Available records:
=== Section Start ===

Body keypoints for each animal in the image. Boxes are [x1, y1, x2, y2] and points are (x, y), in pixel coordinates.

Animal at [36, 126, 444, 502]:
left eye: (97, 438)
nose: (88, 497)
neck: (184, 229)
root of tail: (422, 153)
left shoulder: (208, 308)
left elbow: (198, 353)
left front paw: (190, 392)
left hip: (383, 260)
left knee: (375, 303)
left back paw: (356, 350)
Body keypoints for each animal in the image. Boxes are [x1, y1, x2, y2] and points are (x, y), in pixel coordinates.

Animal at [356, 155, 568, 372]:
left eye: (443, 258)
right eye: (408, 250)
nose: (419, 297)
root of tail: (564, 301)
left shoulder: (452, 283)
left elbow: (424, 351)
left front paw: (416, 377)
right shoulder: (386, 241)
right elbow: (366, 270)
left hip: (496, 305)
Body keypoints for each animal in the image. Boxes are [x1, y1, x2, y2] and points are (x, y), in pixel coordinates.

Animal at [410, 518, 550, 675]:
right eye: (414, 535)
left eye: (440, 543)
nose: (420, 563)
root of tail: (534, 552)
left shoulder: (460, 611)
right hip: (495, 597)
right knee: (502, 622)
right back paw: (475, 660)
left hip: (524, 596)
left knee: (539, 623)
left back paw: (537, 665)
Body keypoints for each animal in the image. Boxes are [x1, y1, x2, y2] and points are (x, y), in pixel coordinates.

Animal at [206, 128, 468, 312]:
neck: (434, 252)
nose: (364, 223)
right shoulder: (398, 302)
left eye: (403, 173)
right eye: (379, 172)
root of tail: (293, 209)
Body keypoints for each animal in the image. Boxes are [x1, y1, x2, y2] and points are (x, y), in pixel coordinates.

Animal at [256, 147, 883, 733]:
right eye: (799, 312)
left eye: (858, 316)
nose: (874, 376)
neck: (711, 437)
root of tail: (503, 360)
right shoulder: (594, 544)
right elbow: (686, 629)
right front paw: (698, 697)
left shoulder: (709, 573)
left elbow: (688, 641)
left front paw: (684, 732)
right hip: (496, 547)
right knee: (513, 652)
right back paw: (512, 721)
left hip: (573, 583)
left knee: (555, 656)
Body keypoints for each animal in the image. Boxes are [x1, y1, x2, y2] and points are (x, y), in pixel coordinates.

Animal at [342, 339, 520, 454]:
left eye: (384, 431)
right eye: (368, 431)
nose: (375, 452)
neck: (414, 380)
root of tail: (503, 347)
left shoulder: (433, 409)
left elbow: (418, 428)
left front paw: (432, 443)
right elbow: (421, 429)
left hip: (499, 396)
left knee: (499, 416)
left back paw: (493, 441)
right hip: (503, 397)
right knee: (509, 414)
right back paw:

=== Section End ===

About this exercise:
Restate the material word for word, leaving nothing out.

Answer for this exercise:
Body keypoints for each animal in the image. Boxes are [x1, y1, x2, y2] and points are (x, y), in pixel coordinates.

Animal at [36, 126, 444, 502]:
left eye: (97, 438)
nose: (88, 497)
neck: (184, 229)
root of tail: (422, 153)
left shoulder: (208, 308)
left elbow: (198, 353)
left front paw: (190, 392)
left hip: (383, 260)
left knee: (375, 303)
left back paw: (356, 350)
Body keypoints for each animal in the image. Boxes are [x1, y1, x2, y2] and points are (x, y), in pixel coordinates.

Animal at [356, 155, 568, 372]:
left eye: (443, 258)
right eye: (408, 250)
nose: (419, 297)
root of tail: (564, 301)
left shoulder: (452, 283)
left elbow: (424, 351)
left front paw: (416, 377)
right shoulder: (386, 241)
right elbow: (366, 270)
left hip: (496, 305)
Body keypoints for each animal in the image. Boxes are [x1, y1, x2, y2] and points are (x, y), in pixel coordinates.

Animal at [410, 518, 550, 675]:
right eye: (414, 535)
left eye: (440, 543)
nose: (420, 563)
root of tail: (534, 552)
left shoulder: (460, 611)
right hip: (495, 597)
right knee: (502, 622)
right back paw: (475, 660)
left hip: (524, 596)
left knee: (539, 623)
left back paw: (537, 665)
Body keypoints for each animal in the image. Boxes are [x1, y1, x2, y2] and points are (x, y), in pixel coordinates.

Animal at [206, 128, 468, 312]:
neck: (434, 252)
nose: (364, 223)
right shoulder: (398, 302)
left eye: (403, 173)
right eye: (379, 172)
root of tail: (293, 209)
Body keypoints for each animal in the image. Boxes are [x1, y1, x2, y2] and points are (x, y), in pixel coordinates.

Animal at [256, 147, 883, 733]:
right eye: (799, 312)
left eye: (858, 316)
nose: (874, 376)
neck: (711, 437)
root of tail: (503, 360)
right shoulder: (594, 544)
right elbow: (686, 629)
right front paw: (698, 697)
left shoulder: (709, 573)
left elbow: (688, 641)
left front paw: (684, 732)
right hip: (496, 547)
right knee: (513, 652)
right back paw: (512, 721)
left hip: (573, 583)
left knee: (555, 656)
Body keypoints for each animal in the image. Boxes are [x1, y1, x2, y2] and points are (x, y), in pixel coordinates.

Animal at [342, 339, 520, 454]:
left eye: (384, 431)
right eye: (368, 431)
nose: (375, 452)
neck: (414, 380)
root of tail: (503, 347)
left shoulder: (433, 409)
left elbow: (418, 428)
left front paw: (432, 443)
right elbow: (421, 429)
left hip: (499, 396)
left knee: (499, 416)
left back paw: (493, 441)
right hip: (503, 397)
right knee: (509, 414)
right back paw:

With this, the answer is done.